Agora, a polícia tentará descobrir para onde ia todo o lucro da quadrilha. “O dinheiro era pulverizado nas contas. Mas vamos tentar ressarcir as vítimas”, afirma o delegado Marco Antônio de Paula Santos. Até agora, as vítimas identificadas chegam a 400. Mas, segundo a polícia, o número deve ultrapassar mil.

Transação

Vítima tenta convencer Bravim (que usava o nome de Hiroshi) a devolver o dinheiro depositado. O estelionatário, então, explica por que comete crimes. A transcrição da conversa foi editada pela reportagem.
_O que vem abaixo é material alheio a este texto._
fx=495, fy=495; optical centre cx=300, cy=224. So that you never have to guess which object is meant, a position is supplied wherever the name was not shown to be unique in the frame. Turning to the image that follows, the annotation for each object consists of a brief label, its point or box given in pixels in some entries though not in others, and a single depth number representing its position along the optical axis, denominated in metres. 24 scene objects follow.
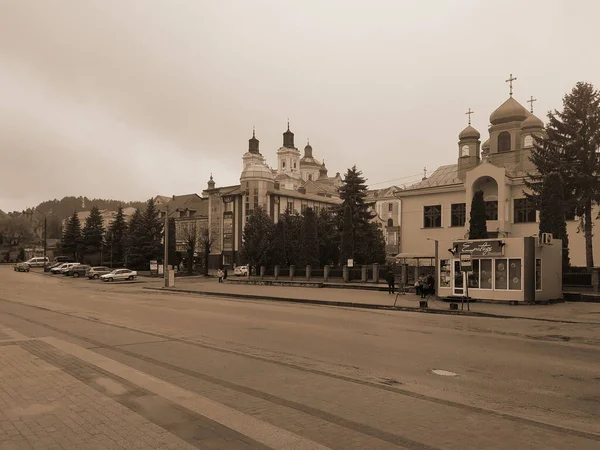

Vítima – Hiroshi, exatamente, acho que joguei e é jogo e eu perdi, entendeu. Não adianta eu querer...

  

Bravim – Não, entendeu..., inclusive eu até fiquei esperando... não saí pra ficar esperando ele, na sexta-feira, né. Mas, aí, depois ele ligou e falou: “infelizmente não deu pra vir não, eu tive um problema aqui, tô retornando agora”, né.

  

V – Hiroshi, veja bem você, ficando no zero a zero, como eu falei pra você, sei lá, agora evidentemente que eu tô na tua mão.

  

B – Entenda o seguinte, isso não é nada pessoal, infelizmente a gente tenta, tenta ganhar, como eu já tentei ganhar honestamente, entendeu? Falta oportunidade, então isso ocorre devido ao próprio modelo nosso econômico, modelo político. Aí a gente as vezes tem que ir pro outro lado, mas, não que a gente seja bandido, entendeu? Que queira mal as pessoas, não é por aí.

  

V – Exatamente neste aspecto, que eu tô conversando com você, ih... é isso aí cara... você tá com a faca e o queijo na mão, você sabe o que faz... é mais um ato de consciência, que qualquer outra coisa. Eu imagino como é que joga o jogo. Eu errei, deixa pra lá. Agora vê como nós combinamos. Você pode passar uma borracha, tocar sua vida pra frente que eu vou ficar na minha, tá. Eu sei até que ponto eu errei, até que ponto foi, confiei em excesso e confiar em excesso é o grande erro, não adianta...

  

B – Isso daí também não adianta você ficar se martirizando... isso daí não é só com você.